4. It will get worse
IPCC: Global surface temperature will continue to increase until at least the mid-century under all emissions scenarios considered…… With every additional increment of global warming, changes in extremes continue to become larger.
We must avoid the worst by reducing emissions as soon as we can, but also prepare for worse to come. How bad it gets in the coming years mainly depends on how much we do now to adapt and get ready – further change is unavoidable. But how bad it gets later in this century also strongly depends on how fast and how drastically we’re able to reduce emissions.
5. Abrupt and irreversible changes cannot be ruled out
IPCC: Low-likelihood outcomes, such as ice sheet collapse, abrupt ocean circulation changes, some compound extreme events and warming substantially larger than the assessed very likely range of future warming cannot be ruled out.
In other words, it is entirely possible that we’ll reach what the new report calls tipping points: critical thresholds beyond which a system reorganizes, often abruptly and/or irreversibly. There is a chance that ongoing changes are bringing us closer to some kind of cliff…
The IPCC thinks these outcomes are not likely, but they are possible and getting more likely as warning progresses. If we do indeed drop over the cliff’s edge of such climate tipping points, many more drastic changes would follow. The humanitarian consequences would be very dramatic.
New ways of working… This will require new ways of working together. One way is re-imagining virtual engagements to radically enrich events at-a-distance, promote a low-carbon, low-budget, interactive way to stimulate creative engagement and coproduction of knowledge in the fields of climate, risk, humanitarian work, and beyond. Can humanitarians and partners become virtually amazing?
6. Many different bad things will likely go wrong at once
IPCC: With further global warming, every region is projected to increasingly experience concurrent and multiple changes in climatic impact-drivers.
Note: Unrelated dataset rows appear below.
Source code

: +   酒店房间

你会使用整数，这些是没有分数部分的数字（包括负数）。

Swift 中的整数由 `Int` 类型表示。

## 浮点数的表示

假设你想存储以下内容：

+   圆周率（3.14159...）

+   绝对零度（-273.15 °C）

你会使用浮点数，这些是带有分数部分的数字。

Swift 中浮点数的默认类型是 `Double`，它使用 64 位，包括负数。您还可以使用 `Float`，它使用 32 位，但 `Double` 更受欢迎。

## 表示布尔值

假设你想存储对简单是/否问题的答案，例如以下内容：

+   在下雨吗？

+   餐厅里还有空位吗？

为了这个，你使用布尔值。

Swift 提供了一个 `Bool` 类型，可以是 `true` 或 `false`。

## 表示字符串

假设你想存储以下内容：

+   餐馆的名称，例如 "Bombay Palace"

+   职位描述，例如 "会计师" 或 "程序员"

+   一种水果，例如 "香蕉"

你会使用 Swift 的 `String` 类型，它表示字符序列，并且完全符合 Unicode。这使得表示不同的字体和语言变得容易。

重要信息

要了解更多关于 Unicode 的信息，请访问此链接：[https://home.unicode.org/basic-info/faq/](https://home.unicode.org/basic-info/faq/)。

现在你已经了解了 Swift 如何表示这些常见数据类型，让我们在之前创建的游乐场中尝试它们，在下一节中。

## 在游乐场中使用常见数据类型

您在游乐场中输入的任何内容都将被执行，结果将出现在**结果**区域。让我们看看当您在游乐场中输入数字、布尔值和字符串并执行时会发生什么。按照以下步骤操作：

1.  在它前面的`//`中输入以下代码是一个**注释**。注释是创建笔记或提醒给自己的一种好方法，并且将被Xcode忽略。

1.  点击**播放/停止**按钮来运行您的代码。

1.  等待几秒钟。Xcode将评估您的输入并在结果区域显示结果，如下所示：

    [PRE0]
We have already seen too many manifestations of this pattern: extreme heat compounded by forest fires, exceptional droughts followed by flash floods, and more – often placing an impossible burden on disaster responders.
Monitoring and dealing with such compound extreme events will require humanitarians, scientists, funders, and other stakeholders to set up and nurture systems that link early warning with early action.
7. Now what? We can and must get ready for our changing climate
The IPCC document released by the IPCC Working Group I in August 2021 focuses exclusively on “The Physical Science Basis” of climate change. In other words, the scientists looked and reported only on the What, without explicitly addressing implications. In this brief document we have started to give a humanitarian interpretation of what these physical changes mean for us.
But more is coming soon from the IPCC. This includes the Working Group III report on what we can do to reduce emissions, and – especially important for the humanitarian implications – the Working Group II report on Impacts, Adaptation and Vulnerability. Expected to be finalized and published by February 2022, this will have valuable information on the questions of So What and Now What, absolutely central to humanitarian work.
We obviously can’t just sit there, and hope things will work out well. Human actions have triggered a radical, ongoing change in the climate system. Human actions must now avoid it getting further out of hand by reducing emissions, but also take care of the consequences we are already facing today and prepare for worse to come.
At a minimum, we must do what we can to reduce the risk posed by the growing climate hazards: getting out of harm’s way ahead of an unprecedented tropical cyclone heading for a coastal village, considering rising risk when considering construction in a floodplain, and many more climate change adaptations necessary in relation to health systems, water and food security, how we shape our growing cities, and much, much more.’